Iran has jailed 1.7 million in Tehran region, report says

 

Iranian authorities arrested and imprisoned at least 1.7 million of their own people in the Tehran area over the past four decades, and many were executed, a 2019 report says.

Among them: more than 5,700 members of the Baha’i religious minority and at least 860 journalists and citizen-journalists, according to Reporters Without Borders. The Paris-based nongovernmental organization released its report “Forty years of state lies” February 7, 2019.

The findings are based on a leaked Iranian file that details the judicial proceedings over 40 years. Islamic fundamentalists overthrew Iran’s government February 11, 1979.

The information exposes “the scale of the lies that the regime has orchestrated about judicial persecution in Iran for decades,” Reporters Without Borders said in a press statement.

Many of the arrested also were members of religious and ethnic minorities, prisoners of conscience, regime opponents or activists.

Among the startling findings in the report: 61,940 political prisoners have been arrested since the 1980s, including many young teens. The report also confirmed that 4,000 political prisoners were executed in 1988 on Supreme Leader Ruhollah Khomeini’s orders. The report’s numbers do not include the more than 7,000 Iranians that the regime jailed during nationwide protests in November 2019.

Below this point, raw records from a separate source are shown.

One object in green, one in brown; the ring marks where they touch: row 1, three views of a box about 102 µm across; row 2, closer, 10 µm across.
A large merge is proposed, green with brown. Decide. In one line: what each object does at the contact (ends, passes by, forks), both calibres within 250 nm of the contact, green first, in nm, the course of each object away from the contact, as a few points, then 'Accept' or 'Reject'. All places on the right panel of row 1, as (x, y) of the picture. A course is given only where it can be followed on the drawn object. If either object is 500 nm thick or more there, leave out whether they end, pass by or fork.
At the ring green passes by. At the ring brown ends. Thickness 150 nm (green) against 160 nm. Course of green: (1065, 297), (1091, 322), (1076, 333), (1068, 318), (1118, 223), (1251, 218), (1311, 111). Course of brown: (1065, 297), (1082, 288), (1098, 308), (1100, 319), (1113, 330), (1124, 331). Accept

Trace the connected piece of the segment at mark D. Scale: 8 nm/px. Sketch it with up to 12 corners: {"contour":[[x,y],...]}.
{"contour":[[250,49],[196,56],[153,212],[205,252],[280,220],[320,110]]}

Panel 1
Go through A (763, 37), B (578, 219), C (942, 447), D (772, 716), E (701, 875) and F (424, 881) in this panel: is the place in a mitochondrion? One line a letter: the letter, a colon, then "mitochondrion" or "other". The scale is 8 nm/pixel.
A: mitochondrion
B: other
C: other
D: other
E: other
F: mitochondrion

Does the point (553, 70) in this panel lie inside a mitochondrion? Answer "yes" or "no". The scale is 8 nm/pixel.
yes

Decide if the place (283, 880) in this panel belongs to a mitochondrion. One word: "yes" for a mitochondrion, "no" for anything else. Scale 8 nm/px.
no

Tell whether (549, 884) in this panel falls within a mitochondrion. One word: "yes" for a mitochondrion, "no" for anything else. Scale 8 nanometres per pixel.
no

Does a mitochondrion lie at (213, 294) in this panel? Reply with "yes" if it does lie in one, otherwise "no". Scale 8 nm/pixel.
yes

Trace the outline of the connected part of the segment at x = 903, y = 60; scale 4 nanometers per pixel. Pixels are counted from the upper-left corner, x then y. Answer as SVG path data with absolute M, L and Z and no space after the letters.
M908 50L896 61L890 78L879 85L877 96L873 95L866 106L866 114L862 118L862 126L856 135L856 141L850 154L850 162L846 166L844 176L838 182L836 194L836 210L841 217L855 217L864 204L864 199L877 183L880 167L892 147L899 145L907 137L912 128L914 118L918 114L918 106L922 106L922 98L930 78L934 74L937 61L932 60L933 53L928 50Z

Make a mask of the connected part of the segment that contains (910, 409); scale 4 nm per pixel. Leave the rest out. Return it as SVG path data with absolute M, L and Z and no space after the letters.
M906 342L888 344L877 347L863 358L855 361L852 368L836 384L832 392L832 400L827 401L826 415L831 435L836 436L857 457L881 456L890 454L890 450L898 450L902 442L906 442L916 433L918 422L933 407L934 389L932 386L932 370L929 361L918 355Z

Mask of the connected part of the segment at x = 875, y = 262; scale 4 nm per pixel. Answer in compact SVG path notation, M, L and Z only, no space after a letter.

The regime shut down the internet November 16, 2019, to mask its response to demonstrations that began with a hike in gas prices. The protests evolved into a widespread indictment against the regime’s decades of repression and economic mismanagement.

“The very existence of this file and its millions of entries show not only the scale of the Iranian regime’s mendacity for years when claiming that its jails were holding no political prisoners or journalists, but also the relentless machinations it used for 40 years to persecute men and women for their opinions or their reporting,” said Christoph Deloire,Reporters Without Borders’ secretary-general.